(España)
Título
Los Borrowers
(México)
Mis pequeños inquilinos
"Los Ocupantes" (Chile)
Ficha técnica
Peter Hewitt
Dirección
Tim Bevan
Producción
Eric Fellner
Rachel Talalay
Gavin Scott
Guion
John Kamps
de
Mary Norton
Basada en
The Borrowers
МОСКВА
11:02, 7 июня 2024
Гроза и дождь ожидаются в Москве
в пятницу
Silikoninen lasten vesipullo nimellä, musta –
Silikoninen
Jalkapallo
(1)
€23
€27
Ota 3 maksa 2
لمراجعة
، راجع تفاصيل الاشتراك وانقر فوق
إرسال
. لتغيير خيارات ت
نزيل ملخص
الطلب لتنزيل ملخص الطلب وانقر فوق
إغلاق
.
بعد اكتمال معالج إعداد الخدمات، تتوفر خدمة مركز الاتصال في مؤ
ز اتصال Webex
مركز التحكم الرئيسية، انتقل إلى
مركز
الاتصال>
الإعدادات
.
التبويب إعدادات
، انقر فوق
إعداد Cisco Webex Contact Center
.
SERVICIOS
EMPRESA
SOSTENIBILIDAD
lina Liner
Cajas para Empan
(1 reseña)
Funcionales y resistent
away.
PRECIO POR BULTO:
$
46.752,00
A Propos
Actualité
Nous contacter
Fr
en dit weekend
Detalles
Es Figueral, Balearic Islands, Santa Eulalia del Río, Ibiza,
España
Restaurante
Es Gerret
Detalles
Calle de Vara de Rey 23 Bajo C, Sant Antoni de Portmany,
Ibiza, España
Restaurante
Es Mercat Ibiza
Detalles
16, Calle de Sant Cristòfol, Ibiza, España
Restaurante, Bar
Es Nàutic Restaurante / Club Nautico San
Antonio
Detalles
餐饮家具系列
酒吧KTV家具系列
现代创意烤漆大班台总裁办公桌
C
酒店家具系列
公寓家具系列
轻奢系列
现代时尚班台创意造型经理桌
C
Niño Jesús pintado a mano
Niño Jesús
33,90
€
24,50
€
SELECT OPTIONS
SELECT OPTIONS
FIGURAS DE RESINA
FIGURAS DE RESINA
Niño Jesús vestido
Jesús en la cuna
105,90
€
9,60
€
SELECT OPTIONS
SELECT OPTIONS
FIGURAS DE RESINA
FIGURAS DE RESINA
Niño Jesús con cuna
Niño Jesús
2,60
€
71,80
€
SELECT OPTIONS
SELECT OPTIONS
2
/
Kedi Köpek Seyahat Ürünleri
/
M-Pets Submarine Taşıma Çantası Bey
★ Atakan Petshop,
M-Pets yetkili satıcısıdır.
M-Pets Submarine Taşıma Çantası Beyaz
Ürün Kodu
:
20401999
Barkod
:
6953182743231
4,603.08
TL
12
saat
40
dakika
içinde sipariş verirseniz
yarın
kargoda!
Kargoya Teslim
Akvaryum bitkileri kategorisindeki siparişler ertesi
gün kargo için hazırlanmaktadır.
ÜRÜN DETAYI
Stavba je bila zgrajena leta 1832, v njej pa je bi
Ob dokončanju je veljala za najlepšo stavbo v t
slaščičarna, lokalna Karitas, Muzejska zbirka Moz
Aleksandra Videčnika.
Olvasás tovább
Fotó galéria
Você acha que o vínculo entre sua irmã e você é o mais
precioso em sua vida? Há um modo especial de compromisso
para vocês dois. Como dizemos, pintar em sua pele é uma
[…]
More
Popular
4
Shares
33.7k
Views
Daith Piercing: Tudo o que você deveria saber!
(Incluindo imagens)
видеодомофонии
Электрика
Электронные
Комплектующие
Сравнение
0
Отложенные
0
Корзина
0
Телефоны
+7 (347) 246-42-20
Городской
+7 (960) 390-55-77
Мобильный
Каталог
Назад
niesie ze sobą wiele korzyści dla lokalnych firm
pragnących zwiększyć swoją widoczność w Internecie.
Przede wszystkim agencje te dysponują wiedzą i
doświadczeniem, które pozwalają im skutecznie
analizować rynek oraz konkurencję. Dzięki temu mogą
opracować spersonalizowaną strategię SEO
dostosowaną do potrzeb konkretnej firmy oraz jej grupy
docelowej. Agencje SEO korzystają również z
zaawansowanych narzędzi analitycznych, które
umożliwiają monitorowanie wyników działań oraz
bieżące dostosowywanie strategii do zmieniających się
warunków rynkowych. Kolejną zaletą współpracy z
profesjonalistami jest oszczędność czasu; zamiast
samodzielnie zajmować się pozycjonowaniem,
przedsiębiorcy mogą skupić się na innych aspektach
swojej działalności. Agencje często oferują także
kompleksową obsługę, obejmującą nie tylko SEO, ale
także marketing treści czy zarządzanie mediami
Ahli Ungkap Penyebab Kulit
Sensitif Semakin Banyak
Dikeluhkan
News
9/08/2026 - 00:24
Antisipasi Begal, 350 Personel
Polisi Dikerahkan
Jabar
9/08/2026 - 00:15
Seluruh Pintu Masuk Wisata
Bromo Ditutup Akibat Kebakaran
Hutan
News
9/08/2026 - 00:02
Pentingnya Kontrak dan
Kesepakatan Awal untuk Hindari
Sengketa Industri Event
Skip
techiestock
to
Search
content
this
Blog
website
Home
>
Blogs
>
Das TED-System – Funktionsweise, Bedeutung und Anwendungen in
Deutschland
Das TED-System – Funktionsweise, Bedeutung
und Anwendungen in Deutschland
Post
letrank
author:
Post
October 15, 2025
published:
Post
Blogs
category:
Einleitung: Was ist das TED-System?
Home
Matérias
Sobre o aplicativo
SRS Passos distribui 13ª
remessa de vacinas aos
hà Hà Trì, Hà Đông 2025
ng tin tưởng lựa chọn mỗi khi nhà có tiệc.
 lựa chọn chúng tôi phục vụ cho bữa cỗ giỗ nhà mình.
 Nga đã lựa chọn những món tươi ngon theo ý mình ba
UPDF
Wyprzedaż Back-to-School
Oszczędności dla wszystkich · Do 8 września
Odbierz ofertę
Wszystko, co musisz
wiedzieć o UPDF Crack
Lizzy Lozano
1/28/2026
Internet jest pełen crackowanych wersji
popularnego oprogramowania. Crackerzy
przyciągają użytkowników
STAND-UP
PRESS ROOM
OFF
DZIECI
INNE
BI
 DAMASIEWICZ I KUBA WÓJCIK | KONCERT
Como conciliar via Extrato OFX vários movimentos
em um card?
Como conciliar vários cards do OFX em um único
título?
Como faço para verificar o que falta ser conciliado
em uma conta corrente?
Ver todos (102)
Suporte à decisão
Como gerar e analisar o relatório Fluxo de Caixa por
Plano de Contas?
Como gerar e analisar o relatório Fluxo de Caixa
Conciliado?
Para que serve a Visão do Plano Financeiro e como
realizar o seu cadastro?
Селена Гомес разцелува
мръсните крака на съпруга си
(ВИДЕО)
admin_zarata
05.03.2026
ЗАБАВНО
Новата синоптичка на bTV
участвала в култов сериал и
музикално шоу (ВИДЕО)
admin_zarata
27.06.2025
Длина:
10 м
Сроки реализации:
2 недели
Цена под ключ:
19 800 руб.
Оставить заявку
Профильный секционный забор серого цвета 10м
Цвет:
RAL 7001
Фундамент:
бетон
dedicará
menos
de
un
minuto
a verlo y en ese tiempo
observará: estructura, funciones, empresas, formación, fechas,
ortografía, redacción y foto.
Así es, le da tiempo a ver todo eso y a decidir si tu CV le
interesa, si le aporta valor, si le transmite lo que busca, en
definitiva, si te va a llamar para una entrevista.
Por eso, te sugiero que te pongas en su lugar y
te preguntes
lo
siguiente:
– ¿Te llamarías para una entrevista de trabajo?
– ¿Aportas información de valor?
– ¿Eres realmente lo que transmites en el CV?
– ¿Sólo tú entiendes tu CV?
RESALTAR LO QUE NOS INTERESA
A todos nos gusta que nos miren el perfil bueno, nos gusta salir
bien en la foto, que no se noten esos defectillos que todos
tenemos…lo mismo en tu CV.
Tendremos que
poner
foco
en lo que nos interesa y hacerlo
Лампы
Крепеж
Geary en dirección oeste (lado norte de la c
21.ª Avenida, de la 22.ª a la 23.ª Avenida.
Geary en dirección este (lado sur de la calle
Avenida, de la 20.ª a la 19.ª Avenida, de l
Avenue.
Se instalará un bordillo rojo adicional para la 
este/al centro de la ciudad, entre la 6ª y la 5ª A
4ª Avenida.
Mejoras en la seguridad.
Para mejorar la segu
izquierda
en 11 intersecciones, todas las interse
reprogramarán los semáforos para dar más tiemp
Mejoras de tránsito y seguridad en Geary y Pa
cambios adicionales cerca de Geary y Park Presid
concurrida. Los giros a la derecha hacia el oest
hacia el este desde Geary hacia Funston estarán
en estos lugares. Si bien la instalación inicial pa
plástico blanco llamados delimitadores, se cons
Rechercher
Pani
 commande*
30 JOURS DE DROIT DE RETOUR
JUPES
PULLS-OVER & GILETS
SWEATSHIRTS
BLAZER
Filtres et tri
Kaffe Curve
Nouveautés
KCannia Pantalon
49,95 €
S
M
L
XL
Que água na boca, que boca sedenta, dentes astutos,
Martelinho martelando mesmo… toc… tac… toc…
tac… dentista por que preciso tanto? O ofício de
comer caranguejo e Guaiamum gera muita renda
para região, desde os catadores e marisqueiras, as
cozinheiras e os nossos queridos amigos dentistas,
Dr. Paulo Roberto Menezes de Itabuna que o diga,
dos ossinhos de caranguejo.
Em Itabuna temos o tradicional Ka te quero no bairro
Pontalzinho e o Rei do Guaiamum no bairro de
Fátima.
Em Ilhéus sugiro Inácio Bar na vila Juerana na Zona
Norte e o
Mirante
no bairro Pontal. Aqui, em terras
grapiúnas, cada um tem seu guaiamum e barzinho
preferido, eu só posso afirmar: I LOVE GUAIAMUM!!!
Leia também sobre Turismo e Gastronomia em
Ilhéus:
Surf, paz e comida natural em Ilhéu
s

──────

Every line in the entries above that has the word "مركز" should be identified and copied.

بعد اكتمال معالج إعداد الخدمات، تتوفر خدمة مركز الاتصال في مؤ
مركز التحكم الرئيسية، انتقل إلى
مركز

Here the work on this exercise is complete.